Why? she asked herself, peering out the window and yet seeing nothing. What did it do to me…? Why couldn't I fight it…? It awakened something…memories. Memories I didn't want.

"It made you remember me," a voice from behind her sneered.

Asuka turned sharply and saw her young self, staring her down with a vicious look in her eyes.

"You shouldn't be here," Asuka said, strangely unperturbed by the girl's presence.

"I'm tired of being oppressed by you."

"What do you mean!" The panic grew in her voice and her eyes.

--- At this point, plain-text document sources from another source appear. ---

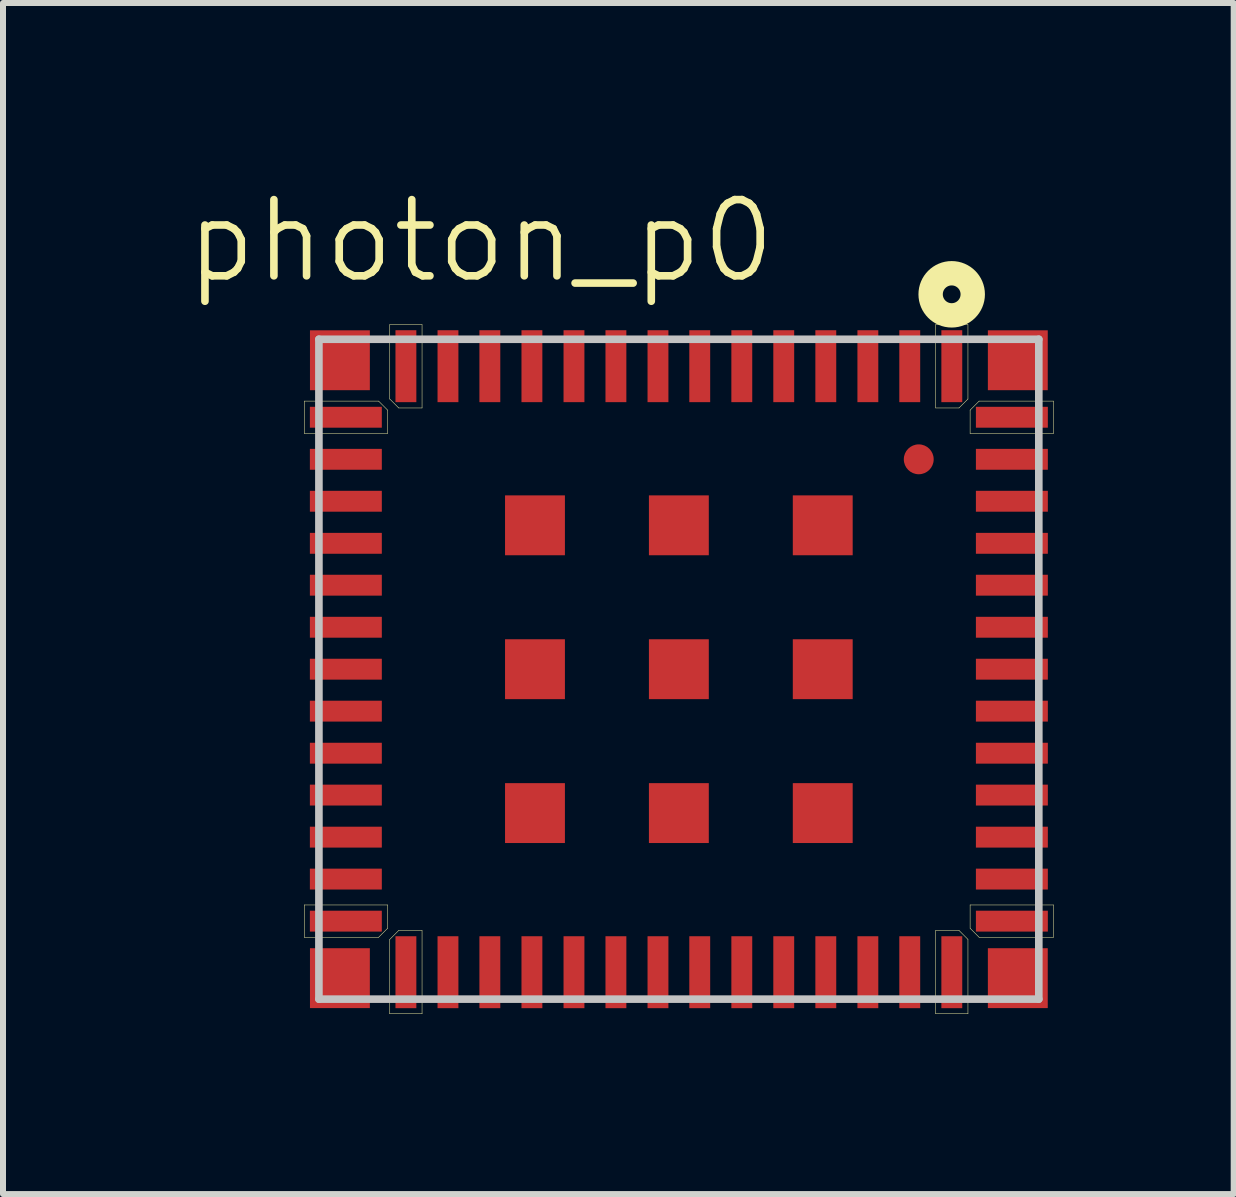
<source format=kicad_pcb>
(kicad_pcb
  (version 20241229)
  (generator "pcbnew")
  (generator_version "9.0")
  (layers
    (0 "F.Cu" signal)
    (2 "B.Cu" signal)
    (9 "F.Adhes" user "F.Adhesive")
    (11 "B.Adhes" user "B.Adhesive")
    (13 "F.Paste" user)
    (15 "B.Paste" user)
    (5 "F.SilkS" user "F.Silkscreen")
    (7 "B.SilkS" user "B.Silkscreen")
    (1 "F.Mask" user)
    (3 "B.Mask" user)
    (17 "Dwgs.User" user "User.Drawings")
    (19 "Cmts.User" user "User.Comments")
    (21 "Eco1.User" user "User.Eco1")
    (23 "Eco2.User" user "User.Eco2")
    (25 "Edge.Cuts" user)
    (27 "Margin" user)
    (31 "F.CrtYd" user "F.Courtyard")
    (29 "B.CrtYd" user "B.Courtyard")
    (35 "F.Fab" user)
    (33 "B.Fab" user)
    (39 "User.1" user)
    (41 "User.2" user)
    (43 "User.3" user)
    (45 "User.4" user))
  (footprint "photon_p0"
    (layer "F.Cu")
    (at 8.264 8.103)
    (property "Reference" "photon_p0" (at -3.302 -7.137 0) (layer "F.SilkS") (effects (font (size 1.27 1.27) (thickness 0.127))))
    (attr smd)
    (fp_line (start -6.243 -4.468) (end -6.243 -3.929) (stroke (width 0.008) (type solid)) (layer "F.SilkS"))
    (fp_line (start -6.243 -3.929) (end -4.854 -3.929) (stroke (width 0.008) (type solid)) (layer "F.SilkS"))
    (fp_line (start -6.243 3.929) (end -4.854 3.929) (stroke (width 0.008) (type solid)) (layer "F.SilkS"))
    (fp_line (start -6.243 4.468) (end -6.243 3.929) (stroke (width 0.008) (type solid)) (layer "F.SilkS"))
    (fp_line (start -5.004 -4.468) (end -6.243 -4.468) (stroke (width 0.008) (type solid)) (layer "F.SilkS"))
    (fp_line (start -5.004 4.468) (end -6.243 4.468) (stroke (width 0.008) (type solid)) (layer "F.SilkS"))
    (fp_line (start -4.854 -4.318) (end -5.004 -4.468) (stroke (width 0.008) (type solid)) (layer "F.SilkS"))
    (fp_line (start -4.854 -3.929) (end -4.854 -4.318) (stroke (width 0.008) (type solid)) (layer "F.SilkS"))
    (fp_line (start -4.854 3.929) (end -4.854 4.318) (stroke (width 0.008) (type solid)) (layer "F.SilkS"))
    (fp_line (start -4.854 4.318) (end -5.004 4.468) (stroke (width 0.008) (type solid)) (layer "F.SilkS"))
    (fp_line (start -4.818 -5.743) (end -4.818 -4.503) (stroke (width 0.008) (type solid)) (layer "F.SilkS"))
    (fp_line (start -4.818 -4.503) (end -4.669 -4.354) (stroke (width 0.008) (type solid)) (layer "F.SilkS"))
    (fp_line (start -4.818 4.503) (end -4.818 5.743) (stroke (width 0.008) (type solid)) (layer "F.SilkS"))
    (fp_line (start -4.818 5.743) (end -4.28 5.743) (stroke (width 0.008) (type solid)) (layer "F.SilkS"))
    (fp_line (start -4.669 -4.354) (end -4.28 -4.354) (stroke (width 0.008) (type solid)) (layer "F.SilkS"))
    (fp_line (start -4.669 4.354) (end -4.818 4.503) (stroke (width 0.008) (type solid)) (layer "F.SilkS"))
    (fp_line (start -4.28 -5.743) (end -4.818 -5.743) (stroke (width 0.008) (type solid)) (layer "F.SilkS"))
    (fp_line (start -4.28 -4.354) (end -4.28 -5.743) (stroke (width 0.008) (type solid)) (layer "F.SilkS"))
    (fp_line (start -4.28 4.354) (end -4.669 4.354) (stroke (width 0.008) (type solid)) (layer "F.SilkS"))
    (fp_line (start -4.28 5.743) (end -4.28 4.354) (stroke (width 0.008) (type solid)) (layer "F.SilkS"))
    (fp_line (start 4.28 -5.743) (end 4.818 -5.743) (stroke (width 0.008) (type solid)) (layer "F.SilkS"))
    (fp_line (start 4.28 -4.354) (end 4.28 -5.743) (stroke (width 0.008) (type solid)) (layer "F.SilkS"))
    (fp_line (start 4.28 4.354) (end 4.28 5.743) (stroke (width 0.008) (type solid)) (layer "F.SilkS"))
    (fp_line (start 4.28 5.743) (end 4.818 5.743) (stroke (width 0.008) (type solid)) (layer "F.SilkS"))
    (fp_line (start 4.669 -4.354) (end 4.28 -4.354) (stroke (width 0.008) (type solid)) (layer "F.SilkS"))
    (fp_line (start 4.669 4.354) (end 4.28 4.354) (stroke (width 0.008) (type solid)) (layer "F.SilkS"))
    (fp_line (start 4.818 -5.743) (end 4.818 -4.503) (stroke (width 0.008) (type solid)) (layer "F.SilkS"))
    (fp_line (start 4.818 -4.503) (end 4.669 -4.354) (stroke (width 0.008) (type solid)) (layer "F.SilkS"))
    (fp_line (start 4.818 4.503) (end 4.669 4.354) (stroke (width 0.008) (type solid)) (layer "F.SilkS"))
    (fp_line (start 4.818 5.743) (end 4.818 4.503) (stroke (width 0.008) (type solid)) (layer "F.SilkS"))
    (fp_line (start 4.854 -4.318) (end 4.854 -3.929) (stroke (width 0.008) (type solid)) (layer "F.SilkS"))
    (fp_line (start 4.854 -3.929) (end 6.243 -3.929) (stroke (width 0.008) (type solid)) (layer "F.SilkS"))
    (fp_line (start 4.854 3.929) (end 4.854 4.318) (stroke (width 0.008) (type solid)) (layer "F.SilkS"))
    (fp_line (start 4.854 4.318) (end 5.004 4.468) (stroke (width 0.008) (type solid)) (layer "F.SilkS"))
    (fp_line (start 5.004 -4.468) (end 4.854 -4.318) (stroke (width 0.008) (type solid)) (layer "F.SilkS"))
    (fp_line (start 5.004 4.468) (end 6.243 4.468) (stroke (width 0.008) (type solid)) (layer "F.SilkS"))
    (fp_line (start 6.243 -4.468) (end 5.004 -4.468) (stroke (width 0.008) (type solid)) (layer "F.SilkS"))
    (fp_line (start 6.243 -3.929) (end 6.243 -4.468) (stroke (width 0.008) (type solid)) (layer "F.SilkS"))
    (fp_line (start 6.243 3.929) (end 4.854 3.929) (stroke (width 0.008) (type solid)) (layer "F.SilkS"))
    (fp_line (start 6.243 4.468) (end 6.243 3.929) (stroke (width 0.008) (type solid)) (layer "F.SilkS"))
    (fp_circle (center 4.547 -6.248) (end 4.547 -6.396) (stroke (width 0.406) (type solid)) (fill no) (layer "F.SilkS"))
    (fp_line (start -5.999 -5.499) (end -5.999 5.499) (stroke (width 0.127) (type solid)) (layer "Dwgs.User"))
    (fp_line (start -5.999 5.499) (end 5.999 5.499) (stroke (width 0.127) (type solid)) (layer "Dwgs.User"))
    (fp_line (start 5.999 -5.499) (end -5.999 -5.499) (stroke (width 0.127) (type solid)) (layer "Dwgs.User"))
    (fp_line (start 5.999 5.499) (end 5.999 -5.499) (stroke (width 0.127) (type solid)) (layer "Dwgs.User"))
    (pad "1" smd rect (at 4.549 -5.05 90) (size 1.199 0.348) (layers "F.Cu" "F.Mask" "F.Paste"))
    (pad "2" smd rect (at 3.848 -5.05 90) (size 1.199 0.348) (layers "F.Cu" "F.Mask" "F.Paste"))
    (pad "3" smd rect (at 3.15 -5.05 90) (size 1.199 0.348) (layers "F.Cu" "F.Mask" "F.Paste"))
    (pad "4" smd rect (at 2.449 -5.05 90) (size 1.199 0.348) (layers "F.Cu" "F.Mask" "F.Paste"))
    (pad "5" smd rect (at 1.748 -5.05 90) (size 1.199 0.348) (layers "F.Cu" "F.Mask" "F.Paste"))
    (pad "6" smd rect (at 1.049 -5.05 90) (size 1.199 0.348) (layers "F.Cu" "F.Mask" "F.Paste"))
    (pad "7" smd rect (at 0.348 -5.05 90) (size 1.199 0.348) (layers "F.Cu" "F.Mask" "F.Paste"))
    (pad "8" smd rect (at -0.348 -5.05 90) (size 1.199 0.348) (layers "F.Cu" "F.Mask" "F.Paste"))
    (pad "9" smd rect (at -1.049 -5.05 90) (size 1.199 0.348) (layers "F.Cu" "F.Mask" "F.Paste"))
    (pad "10" smd rect (at -1.748 -5.05 90) (size 1.199 0.348) (layers "F.Cu" "F.Mask" "F.Paste"))
    (pad "11" smd rect (at -2.449 -5.05 90) (size 1.199 0.348) (layers "F.Cu" "F.Mask" "F.Paste"))
    (pad "12" smd rect (at -3.15 -5.05 90) (size 1.199 0.348) (layers "F.Cu" "F.Mask" "F.Paste"))
    (pad "13" smd rect (at -3.848 -5.05 90) (size 1.199 0.348) (layers "F.Cu" "F.Mask" "F.Paste"))
    (pad "14" smd rect (at -4.549 -5.05 90) (size 1.199 0.348) (layers "F.Cu" "F.Mask" "F.Paste"))
    (pad "15" smd rect (at -5.55 -4.199) (size 1.199 0.348) (layers "F.Cu" "F.Mask" "F.Paste"))
    (pad "16" smd rect (at -5.55 -3.498) (size 1.199 0.348) (layers "F.Cu" "F.Mask" "F.Paste"))
    (pad "17" smd rect (at -5.55 -2.799) (size 1.199 0.348) (layers "F.Cu" "F.Mask" "F.Paste"))
    (pad "18" smd rect (at -5.55 -2.098) (size 1.199 0.348) (layers "F.Cu" "F.Mask" "F.Paste"))
    (pad "19" smd rect (at -5.55 -1.4) (size 1.199 0.348) (layers "F.Cu" "F.Mask" "F.Paste"))
    (pad "20" smd rect (at -5.55 -0.699) (size 1.199 0.348) (layers "F.Cu" "F.Mask" "F.Paste"))
    (pad "21" smd rect (at -5.55 0) (size 1.199 0.348) (layers "F.Cu" "F.Mask" "F.Paste"))
    (pad "22" smd rect (at -5.55 0.699) (size 1.199 0.348) (layers "F.Cu" "F.Mask" "F.Paste"))
    (pad "23" smd rect (at -5.55 1.4) (size 1.199 0.348) (layers "F.Cu" "F.Mask" "F.Paste"))
    (pad "24" smd rect (at -5.55 2.098) (size 1.199 0.348) (layers "F.Cu" "F.Mask" "F.Paste"))
    (pad "25" smd rect (at -5.55 2.799) (size 1.199 0.348) (layers "F.Cu" "F.Mask" "F.Paste"))
    (pad "26" smd rect (at -5.55 3.498) (size 1.199 0.348) (layers "F.Cu" "F.Mask" "F.Paste"))
    (pad "27" smd rect (at -5.55 4.199) (size 1.199 0.348) (layers "F.Cu" "F.Mask" "F.Paste"))
    (pad "28" smd rect (at -4.549 5.05 270) (size 1.199 0.348) (layers "F.Cu" "F.Mask" "F.Paste"))
    (pad "29" smd rect (at -3.848 5.05 270) (size 1.199 0.348) (layers "F.Cu" "F.Mask" "F.Paste"))
    (pad "30" smd rect (at -3.15 5.05 270) (size 1.199 0.348) (layers "F.Cu" "F.Mask" "F.Paste"))
    (pad "31" smd rect (at -2.449 5.05 270) (size 1.199 0.348) (layers "F.Cu" "F.Mask" "F.Paste"))
    (pad "32" smd rect (at -1.748 5.05 270) (size 1.199 0.348) (layers "F.Cu" "F.Mask" "F.Paste"))
    (pad "33" smd rect (at -1.049 5.05 270) (size 1.199 0.348) (layers "F.Cu" "F.Mask" "F.Paste"))
    (pad "34" smd rect (at -0.348 5.05 270) (size 1.199 0.348) (layers "F.Cu" "F.Mask" "F.Paste"))
    (pad "35" smd rect (at 0.348 5.05 270) (size 1.199 0.348) (layers "F.Cu" "F.Mask" "F.Paste"))
    (pad "36" smd rect (at 1.049 5.05 270) (size 1.199 0.348) (layers "F.Cu" "F.Mask" "F.Paste"))
    (pad "37" smd rect (at 1.748 5.05 270) (size 1.199 0.348) (layers "F.Cu" "F.Mask" "F.Paste"))
    (pad "38" smd rect (at 2.449 5.05 270) (size 1.199 0.348) (layers "F.Cu" "F.Mask" "F.Paste"))
    (pad "39" smd rect (at 3.15 5.05 270) (size 1.199 0.348) (layers "F.Cu" "F.Mask" "F.Paste"))
    (pad "40" smd rect (at 3.848 5.05 270) (size 1.199 0.348) (layers "F.Cu" "F.Mask" "F.Paste"))
    (pad "41" smd rect (at 4.549 5.05 270) (size 1.199 0.348) (layers "F.Cu" "F.Mask" "F.Paste"))
    (pad "42" smd rect (at 5.55 4.199) (size 1.199 0.348) (layers "F.Cu" "F.Mask" "F.Paste"))
    (pad "43" smd rect (at 5.55 3.498) (size 1.199 0.348) (layers "F.Cu" "F.Mask" "F.Paste"))
    (pad "44" smd rect (at 5.55 2.799) (size 1.199 0.348) (layers "F.Cu" "F.Mask" "F.Paste"))
    (pad "45" smd rect (at 5.55 2.098) (size 1.199 0.348) (layers "F.Cu" "F.Mask" "F.Paste"))
    (pad "46" smd rect (at 5.55 1.4) (size 1.199 0.348) (layers "F.Cu" "F.Mask" "F.Paste"))
    (pad "47" smd rect (at 5.55 0.699) (size 1.199 0.348) (layers "F.Cu" "F.Mask" "F.Paste"))
    (pad "48" smd rect (at 5.55 0 180) (size 1.199 0.348) (layers "F.Cu" "F.Mask" "F.Paste"))
    (pad "49" smd rect (at 5.55 -0.699 180) (size 1.199 0.348) (layers "F.Cu" "F.Mask" "F.Paste"))
    (pad "50" smd rect (at 5.55 -1.4 180) (size 1.199 0.348) (layers "F.Cu" "F.Mask" "F.Paste"))
    (pad "51" smd rect (at 5.55 -2.098) (size 1.199 0.348) (layers "F.Cu" "F.Mask" "F.Paste"))
    (pad "52" smd rect (at 5.55 -2.799) (size 1.199 0.348) (layers "F.Cu" "F.Mask" "F.Paste"))
    (pad "53" smd rect (at 5.55 -3.498) (size 1.199 0.348) (layers "F.Cu" "F.Mask" "F.Paste"))
    (pad "54" smd rect (at 5.55 -4.199) (size 1.199 0.348) (layers "F.Cu" "F.Mask" "F.Paste"))
    (pad "55" smd rect (at 5.649 -5.149) (size 0.998 0.998) (layers "F.Cu" "F.Mask" "F.Paste"))
    (pad "56" smd rect (at -5.649 -5.149) (size 0.998 0.998) (layers "F.Cu" "F.Mask" "F.Paste"))
    (pad "57" smd rect (at -5.649 5.149) (size 0.998 0.998) (layers "F.Cu" "F.Mask" "F.Paste"))
    (pad "58" smd rect (at 5.649 5.149) (size 0.998 0.998) (layers "F.Cu" "F.Mask" "F.Paste"))
    (pad "59" smd rect (at 2.398 -2.398) (size 0.998 0.998) (layers "F.Cu" "F.Mask" "F.Paste"))
    (pad "60" smd rect (at 0 -2.398) (size 0.998 0.998) (layers "F.Cu" "F.Mask" "F.Paste"))
    (pad "61" smd rect (at -2.398 -2.398) (size 0.998 0.998) (layers "F.Cu" "F.Mask" "F.Paste"))
    (pad "62" smd rect (at 2.398 0) (size 0.998 0.998) (layers "F.Cu" "F.Mask" "F.Paste"))
    (pad "63" smd rect (at 0 0) (size 0.998 0.998) (layers "F.Cu" "F.Mask" "F.Paste"))
    (pad "64" smd rect (at -2.398 0) (size 0.998 0.998) (layers "F.Cu" "F.Mask" "F.Paste"))
    (pad "65" smd rect (at 2.398 2.398) (size 0.998 0.998) (layers "F.Cu" "F.Mask" "F.Paste"))
    (pad "66" smd rect (at 0 2.398) (size 0.998 0.998) (layers "F.Cu" "F.Mask" "F.Paste"))
    (pad "67" smd rect (at -2.398 2.398) (size 0.998 0.998) (layers "F.Cu" "F.Mask" "F.Paste"))
    (pad "68" smd circle (at 3.998 -3.498) (size 0.498 0.498) (layers "F.Cu" "F.Mask" "F.Paste")))
  (gr_rect
    (start -3 -3)
    (end 17.511 16.85)
    (stroke (width 0.1) (type default))
    (fill no)
    (layer "Edge.Cuts")))
</source>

"You don't even remember me unless I come to you!" the girl said. "You hated your Angel because you had to remember me!"

"You shouldn't be here!" Asuka said. "I'm not asleep, I'm not in a coma! Go away!"

"You're not crying. Cry for me," the girl said, watching Asuka, a calculating look flashing through her eyes. "Cry with me, Asuka…Die with me, Asuka."

"No! I already said I wouldn't! I won't fight you, too! Go away!"

"Nein."

The young Asuka stepped forward several paces, and Asuka herself resisted the urge to back away.

"Do you hear it?" she asked herself. "The tolling of the bells. Iron bells!"

"Solemn thought…" Asuka whispered.

"And ringing the bells…neither beast nor human…"

Asuka nodded, barely comprehending.

"Go away…"

"Cry with me, Asuka."

"I can't! I won't!"

Against her own will, tears began to pool at the edge of her eyes, finally spilling over and down her cheeks.

"I'm strong! I'm not worthless! I have meaning!"

The little girl vanished immediately, as though Asuka's words were the key to her release. She watched the spot where the child had been, not moving.

Asuka heard a distant ringing. Silver bells, she thought.